:: Text ::

Skip to content
  • fpizlo@apple.com's avatar
    Infer constant global variables · 33961712
    fpizlo@apple.com authored
    https://bugs.webkit.org/show_bug.cgi?id=124464
    
    Source/JavaScriptCore: 
    
    Reviewed by Sam Weinig.
            
    All global variables that are candidates for watchpoint-based constant inference (i.e.
    not 'const' variables) will now have WatchpointSet's associated with them and those
    are used to drive the inference by tracking three states of each variable:
            
    Uninitialized: the variable's value is Undefined and the WatchpointSet state is
        ClearWatchpoint.
            
    Initialized: the variable's value was set to something (could even be explicitly set
        to Undefined) and the WatchpointSet state is IsWatching.
            
    Invalidated: the variable's value was set to something else (could even be the same
        thing as before but the point is that a put operation did execute again) and the
        WatchpointSet is IsInvalidated.

:::

→ Tasks to complete:
- A) Return the part of the WebKit commit message starting at "Initialized: the variable's value was" and ending at "state is IsWatching.".
- B) In the WebKit commit message, what is the WatchpointSet state for a global variable that is Uninitialized?
- C) Extend the WebKit commit message on inferring constant global variables, picking up after its last line.

:: Dataset rows ::

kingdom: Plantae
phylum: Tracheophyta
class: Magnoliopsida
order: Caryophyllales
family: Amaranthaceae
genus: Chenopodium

:::

→ The answers:
- A)
Initialized: the variable's value was set to something (could even be explicitly set
        to Undefined) and the WatchpointSet state is IsWatching.

- B) ClearWatchpoint

- C)
            
    If the compiler tries to compile a GetGlobalVar and the WatchpointSet state is
    IsWatching, then the current value of the variable can be folded in place of the get,
    and a watchpoint on the variable can be registered.
            
    We handle race conditions between the mutator and compiler by mandating that:
            
    - The mutator changes the WatchpointSet state after executing the put.
            
    - There is no opportunity to install code or call functions between when the mutator
      executes a put and changes the WatchpointSet state.
            
    - The compiler checks the WatchpointSet state prior to reading the value.
            
    The concrete algorithm used by the mutator is:
            
        1. Store the new value into the variable.
        --- Execute a store-store fence.
        2. Bump the state (ClearWatchpoing becomes IsWatching, IsWatching becomes
           IsInvalidated); the IsWatching->IsInvalidated transition may end up firing
           watchpoints.
            
    The concrete algorithm that the compiler uses is:
            
        1. Load the state. If it's *not* IsWatching, then give up on constant inference.
        --- Execute a load-load fence.
        2. Load the value of the variable and use that for folding, while also registering
           a DesiredWatchpoint. The various parts of this step can be done in any order.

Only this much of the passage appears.